● Your instructions:
Line by line, set down all the data below exactly, omitting any picture.

● Entries shown:
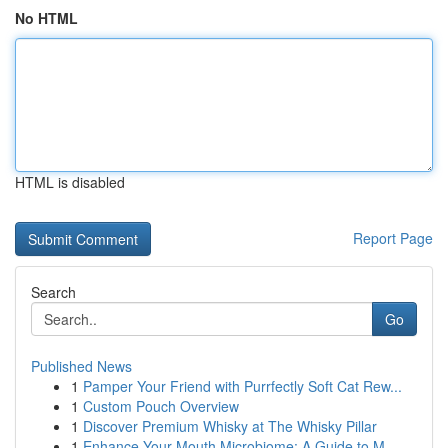
No HTML
HTML is disabled
Report Page
Search
Go
Published News
1
Pamper Your Friend with Purrfectly Soft Cat Rew...
1
Custom Pouch Overview
1
Discover Premium Whisky at The Whisky Pillar
1
Enhance Your Mouth Microbiome: A Guide to M...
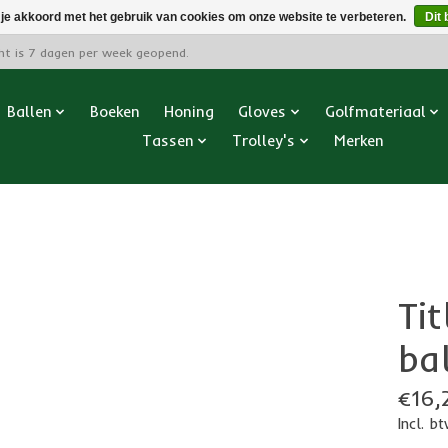
 je akkoord met het gebruik van cookies om onze website te verbeteren.
Dit 
cht is 7 dagen per week geopend.
Ballen
Boeken
Honing
Gloves
Golfmateriaal
Tassen
Trolley's
Merken
Tit
ba
€16,
Incl. b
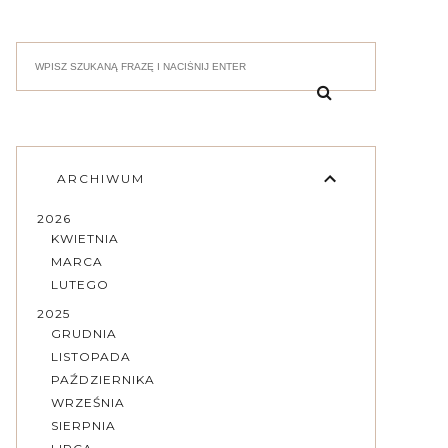
ARCHIWUM
2026
KWIETNIA
MARCA
LUTEGO
2025
GRUDNIA
LISTOPADA
PAŹDZIERNIKA
WRZEŚNIA
SIERPNIA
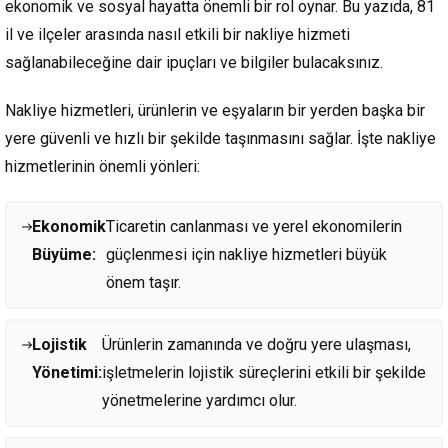
ekonomik ve sosyal hayatta önemli bir rol oynar. Bu yazıda, 81
il ve ilçeler arasında nasıl etkili bir nakliye hizmeti
sağlanabileceğine dair ipuçları ve bilgiler bulacaksınız.
Nakliye hizmetleri, ürünlerin ve eşyaların bir yerden başka bir
yere güvenli ve hızlı bir şekilde taşınmasını sağlar. İşte nakliye
hizmetlerinin önemli yönleri:
Ekonomik
Ticaretin canlanması ve yerel ekonomilerin
Büyüme:
güçlenmesi için nakliye hizmetleri büyük
önem taşır.
Lojistik
Ürünlerin zamanında ve doğru yere ulaşması,
Yönetimi:
işletmelerin lojistik süreçlerini etkili bir şekilde
yönetmelerine yardımcı olur.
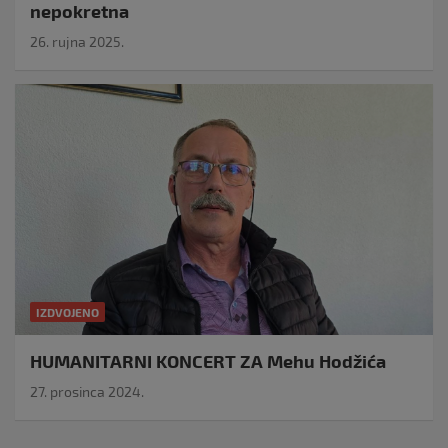
nepokretna
26. rujna 2025.
IZDVOJENO
HUMANITARNI KONCERT ZA Mehu Hodžića
27. prosinca 2024.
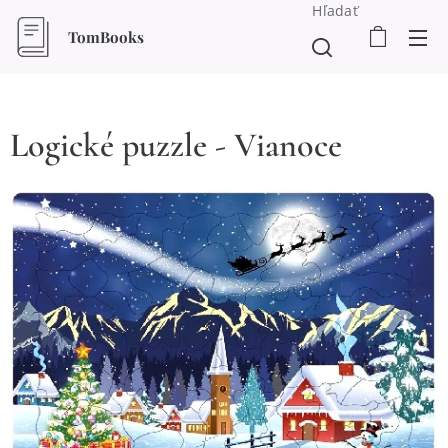
Hľadať
TomBooks
Logické puzzle - Vianoce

● Written answer:
No HTML
HTML is disabled
Report Page
Search
Go
Published News
1
Pamper Your Friend with Purrfectly Soft Cat Rew...
1
Custom Pouch Overview
1
Discover Premium Whisky at The Whisky Pillar
1
Enhance Your Mouth Microbiome: A Guide to M...
 je akkoord met het gebruik van cookies om onze website te verbeteren.
Dit 
cht is 7 dagen per week geopend.
Ballen
Boeken
Honing
Gloves
Golfmateriaal
Tassen
Trolley's
Merken
Tit
ba
€16,
Incl. b
ARCHIWUM
2026
KWIETNIA
MARCA
LUTEGO
2025
GRUDNIA
LISTOPADA
PAŹDZIERNIKA
WRZEŚNIA
SIERPNIA
ekonomik ve sosyal hayatta önemli bir rol oynar. Bu yazıda, 81
il ve ilçeler arasında nasıl etkili bir nakliye hizmeti
sağlanabileceğine dair ipuçları ve bilgiler bulacaksınız.
Nakliye hizmetleri, ürünlerin ve eşyaların bir yerden başka bir
yere güvenli ve hızlı bir şekilde taşınmasını sağlar. İşte nakliye
hizmetlerinin önemli yönleri:
Ekonomik
Ticaretin canlanması ve yerel ekonomilerin
Büyüme:
güçlenmesi için nakliye hizmetleri büyük
önem taşır.
Lojistik
Ürünlerin zamanında ve doğru yere ulaşması,
Yönetimi:
işletmelerin lojistik süreçlerini etkili bir şekilde
yönetmelerine yardımcı olur.
nepokretna
26. rujna 2025.
IZDVOJENO
HUMANITARNI KONCERT ZA Mehu Hodžića
27. prosinca 2024.
Hľadať
TomBooks
Logické puzzle - Vianoce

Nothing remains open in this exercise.